Work instructions: Copy out every line of the data where the word "väzby" is found.

(Collected data)
*-*-*

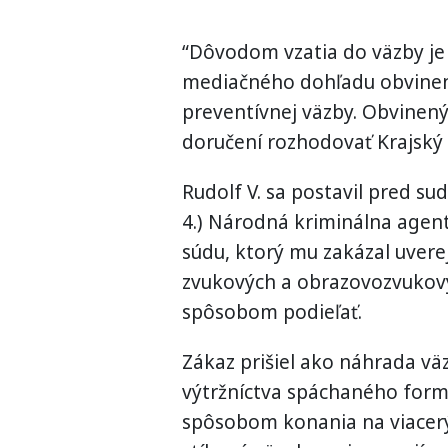
“Dôvodom vzatia do väzby j
mediačného dohľadu obvinený
preventívnej väzby. Obvinený
doručení rozhodovať Krajský s
Rudolf V. sa postavil pred su
4.) Národná kriminálna agen
súdu, ktorý mu zakázal uver
zvukových a obrazovozvukovýc
spôsobom podieľať.
Zákaz prišiel ako náhrada vä
výtržníctva spáchaného form
spôsobom konania na viacerý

*-*-*

Solution below:
“Dôvodom vzatia do väzby j
preventívnej väzby. Obvinený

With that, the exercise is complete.